We now are also aware that the U.S. Supreme Court has recently ruled to make it much easier for big corporations to control our politicians with an avalanche of corporate money —with this ruling, money no longer talks, it now screams. Of course, we know that money goes to craft legislation in favor of the big corporations and to buy the Congress. (U.S. Senator Dick Durbin, D-IL, stated that the finance lobby is “still the most powerful lobby on Capitol Hill. And they frankly own the place.”)

Finally, it has always been manifestly evident that what’s most important to the officeholder is that he/she be re-elected and, of course it’s money that gets the job done.

So, what to do?

It’s now time for all of us, the voting citizenry, to take the initiative and vote term limits for each and every public officeholder. We cannot wait any longer for legislated term limits because politicians feel entitled the longer they are in office, and consequently will never vote to approve limiting their terms/entitlements.

Therefore, let us propose the following: that every incumbent be voted out of office, that the new officeholder replacement be on notice that he/she will have our vote for one term only and that subsequently the new replacement will be replaced again by yet another one-termer. Moreover, this one term replacement device should be practiced by all of us voters for at least three election cycles.

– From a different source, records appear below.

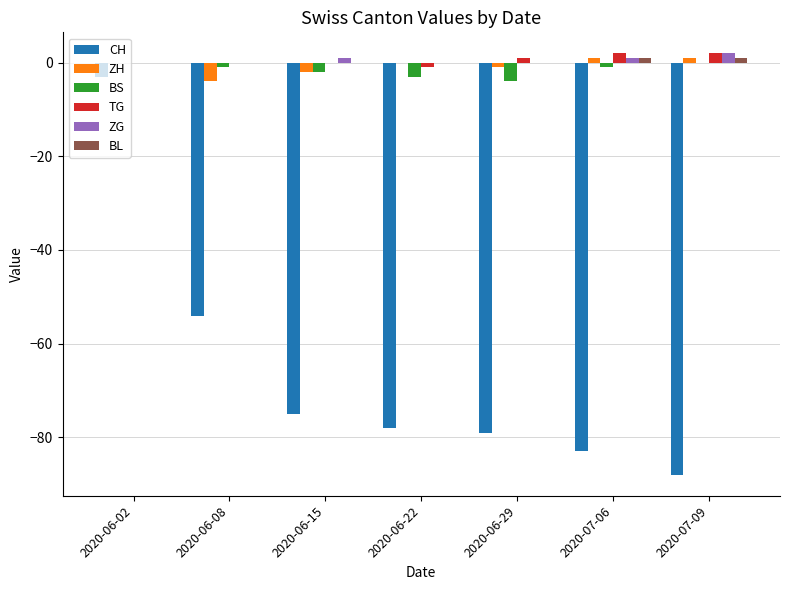

What is the sum of all BL values?

2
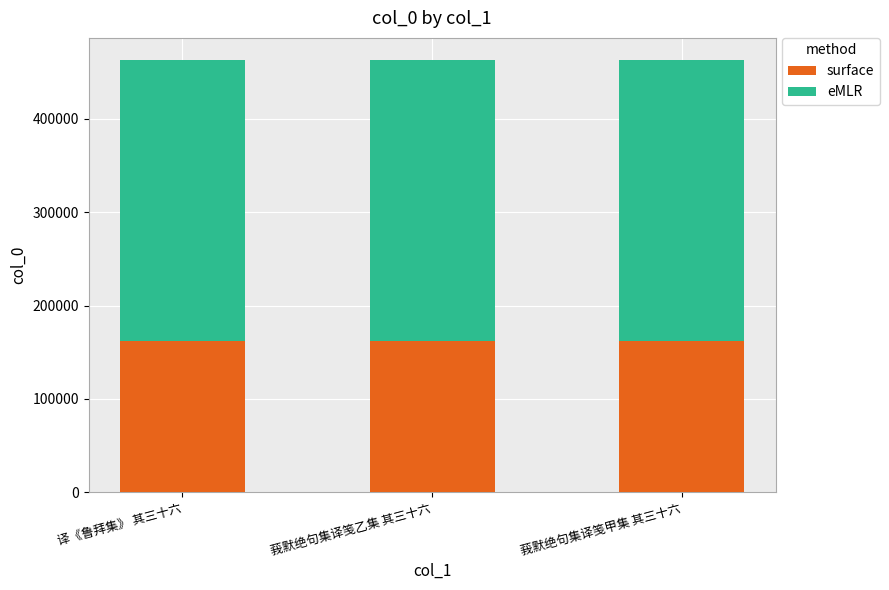

What is the minimum value for surface?

161882.7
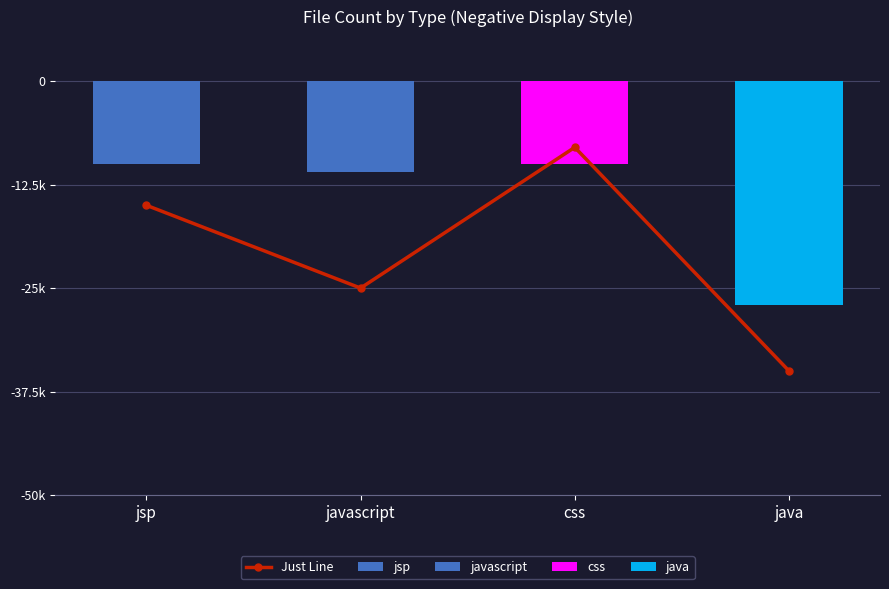

What is the label of the 4th bar from the right?

jsp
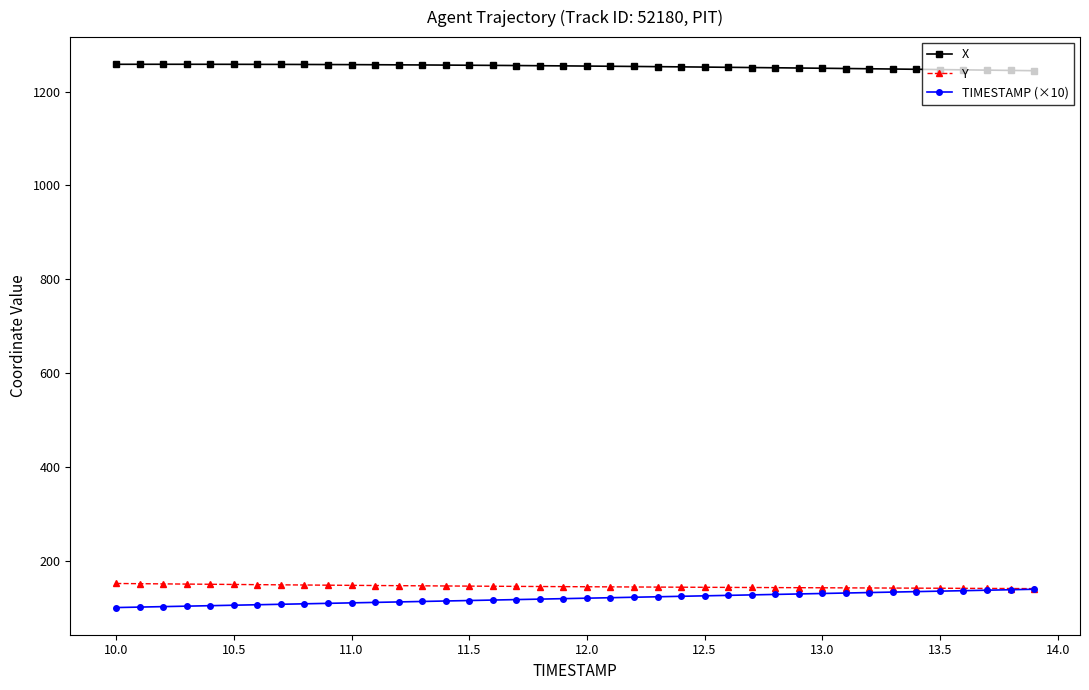

Which series has the largest total across all categories?

X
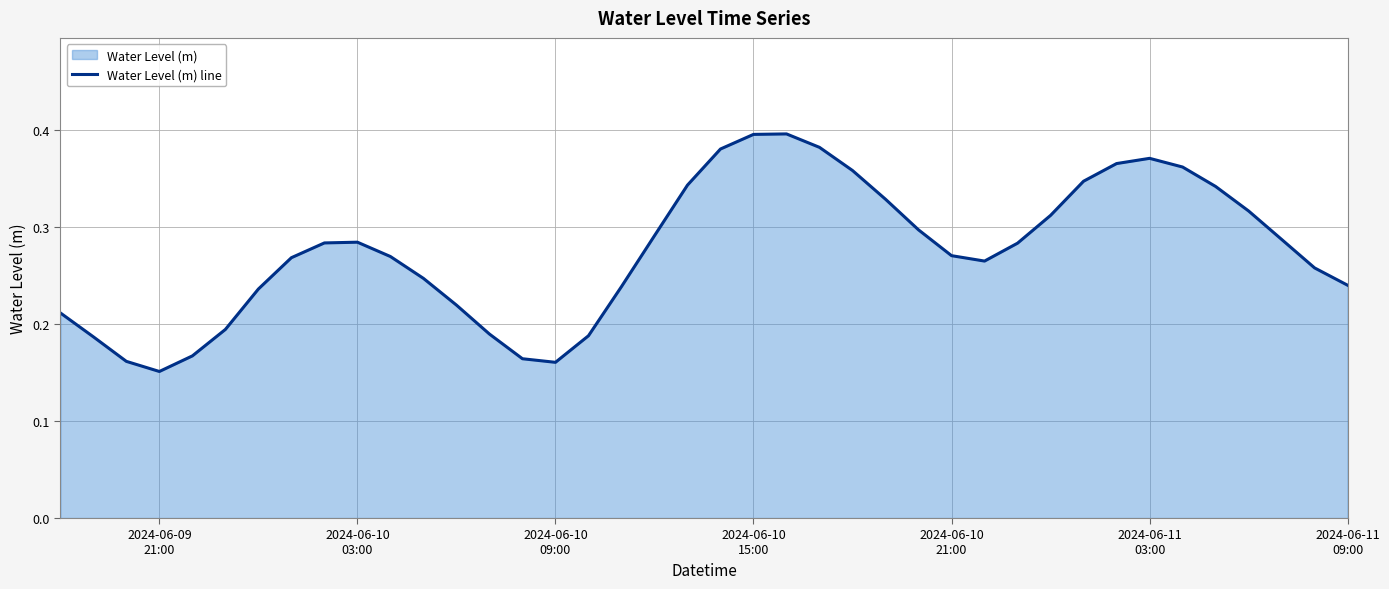

Does the chart have visible grid lines?

Yes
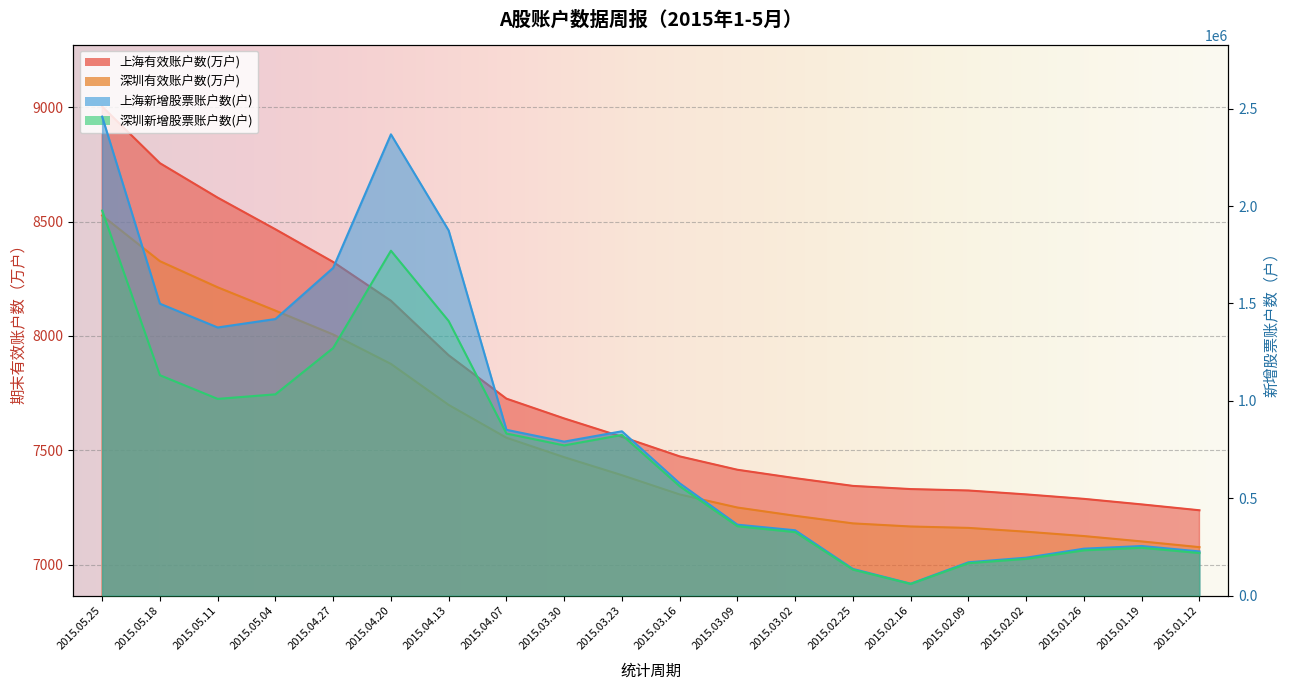

What is the label of the 20th point from the right?

2015.05.25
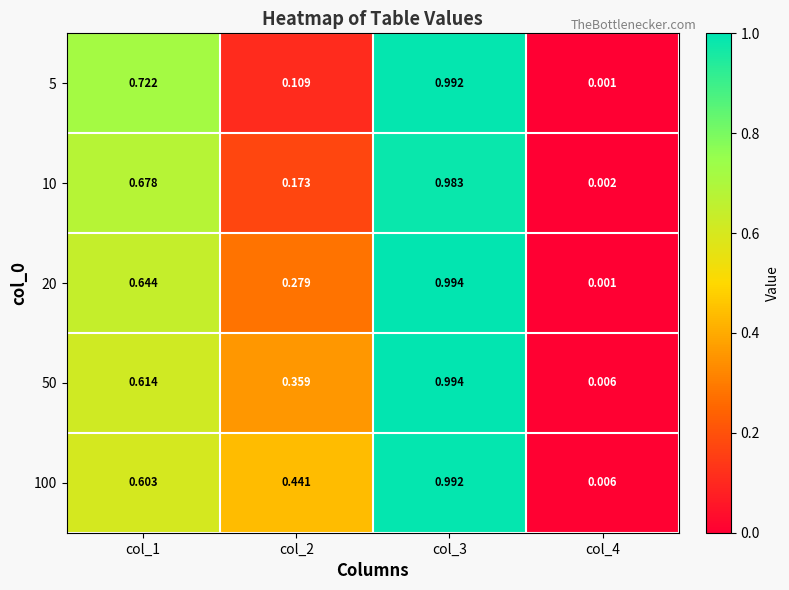

Is the value of 50 at col_2 greater than the value of 20 at col_2?

Yes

Maybe, by then, the system and the politician will get the message that this new version of the golden rule—he who’s got the money makes the rules—is not “ ... God’s work.”

Richard B. Edwards

We Are Europeans?

Dear Alibi,

In reference to A. Michael Martinez’ letter “Hispanos in New Mexico” [March 25-31], he states, “We do not want to be Europeans, we are Europeans.” We have in fact been intermixing with the Native American people of New Mexico for centuries. We are in fact people of color and not European.

Carlos Bransford

As New Mexican as Green Chile

[Re: Letters, “The Proof Is in the Genetic Pudding,” April 8-14] Gracias Señor Romero for your informative letter which to me vindicated to a great extent the point I was trying to make in my own letter published in the Alibi a few weeks ago [ “Hispanos in New Mexico,” March 25-31]—that the Hispanos of New Mexico are indeed of Spanish stock and therefore European (as well as a mix, to a lesser degree, of other groups such as Native American, Jewish and Arabic). Your DNA information and the project is something I was already aware of and might someday participate in, and the results you gave of the samples are information that I think most Hispanos already figure to be true (my dad and other relatives have often said we have Jewish/Arabic and Native American but mostly Spanish blood—talk about an interesting and some might say volatile mix, heh?). But seriously, I appreciate that your letter was written with maturity and intelligence on this important subject. The Hispano culture/society is unique and distinct to itself and should be recognized, acknowledged and respected as such. Unfortunately some people want to force us to be Mexicans or call ourselves Mexicans for their own agendas. Well, I don't think they will succeed very much. Hasta la vista bro!


Comment from alibi.com

Music Detritus

[Re: Blog, “Look Out Handbillers!,” April 9] This is some vague ridiculousness going on here. I'd love to see them try to hold this up in court. It would appear that venues like Burt's or the Launchpad would get in trouble for:

1) A band who decides to "throw" flyers anywhere, unaware of the ordinance, not connected with the venue and only performing there, and/or ...

2) A crowd leaving a show that gets flyers and decides to litter the city streets with them.

Attacking the venues because the pigs are too lazy to do actual foot work when it comes to this oh-so-deplorable detritus conundrum. That was sarcasm by the way. Just idiotic.